Your objective: Carry on the news report about the opening of the UWI South Campus from the point where it stops.
___ Given text
After a two year delay, the University of the West Indies South Campus is finally ready to be opened for the September 2020 academic term.
Principal Brian Copeland made this revelation in a letter sent to Oropouche East MP Dr Roodal Moonilal on Wednesday.
Moonilal had written to Copeland since September last year requesting details on when the campus will be opening.
In response, Copeland said the UWI is well-positioned to begin operations from September 2020.
“There will be an initial mix of programme offerings from the Faculty of Humanities and Education, Science and Technology, Food and Agriculture and Medical Sciences. The UWI Roytech will also be operating its south-based programmes from the UWISC beginning in September 2020,” Copeland added.
He explained that the team responsible for operations art the UWISCC has been working closely with the Penal/Debe Regional Corporation and the Penal/Debe Chamber to engage with key stakeholders in the area and identify opportunities for public/private partnerships.
“In fact, this year we presented the PDRC with a draft MOU which we hope can be signed in short order. The MOU will reflect discussions held with the chairman, chief executive officer and other members of the PDRC on areas of collaboration including areas of technical/functional cooperation and capacity building,” Copeland added.
He said a similar MOU will be presented to the Chamber for its consideration and “that MOU will also reflect the spirit and scope of ongoing discussions between the UWISC and the Chamber President.”
______
___ Entries supplied
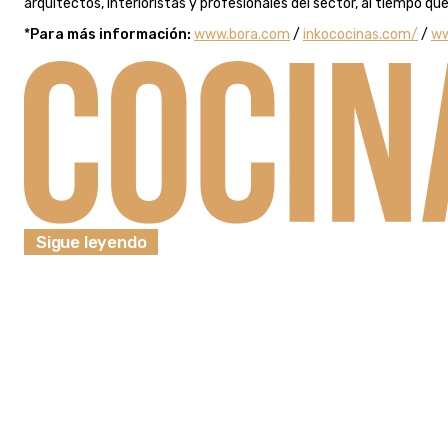
arquitectos, interioristas y profesionales del sector, al tiempo qu
*
Para más información:
www.bora.com
/
inkococinas.com/
/
ww
Sigue leyendo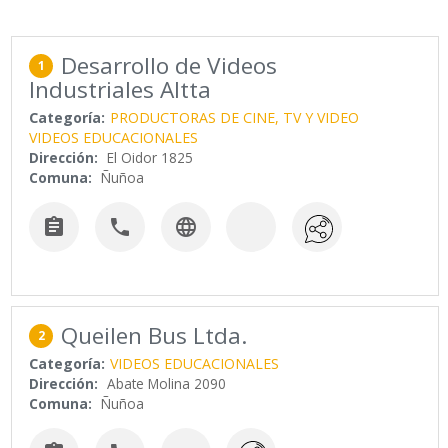
Desarrollo de Videos
1
Industriales Altta
Categoría:
PRODUCTORAS DE CINE, TV Y VIDEO
VIDEOS EDUCACIONALES
Dirección:
El Oidor 1825
Comuna:
Ñuñoa



Queilen Bus Ltda.
2
Categoría:
VIDEOS EDUCACIONALES
Dirección:
Abate Molina 2090
Comuna:
Ñuñoa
______
Output of the exercise:
“It is my hope that you would accept our invitation to tour the UWISC at a mutually convenient date in the near future,” Copeland said.
Contacted for comment, Moonilal said he was looking forward to the campus opening.
“I have received the letter dated Feb 26 but remain cautious since the UWI has promised to open this facility since September 2018. The academic programmes keep changing and now there is a planned relocation of Roytec programmes for the UWI. I will believe it when I see it—a graduating class could have left that campus by now had they completed the facility in 2017 as proposed,” Moonilal said.
Chairman of the Corporation Dr Allen Sammy, also weighed in.
He said several promises were made in the past about the campus opening and none had materialized.
“I am not holding my breath. When it’s done, I will believe it,” Sammy declared.
He said the campus had the potential to revitalize economic and social activities in the southern region.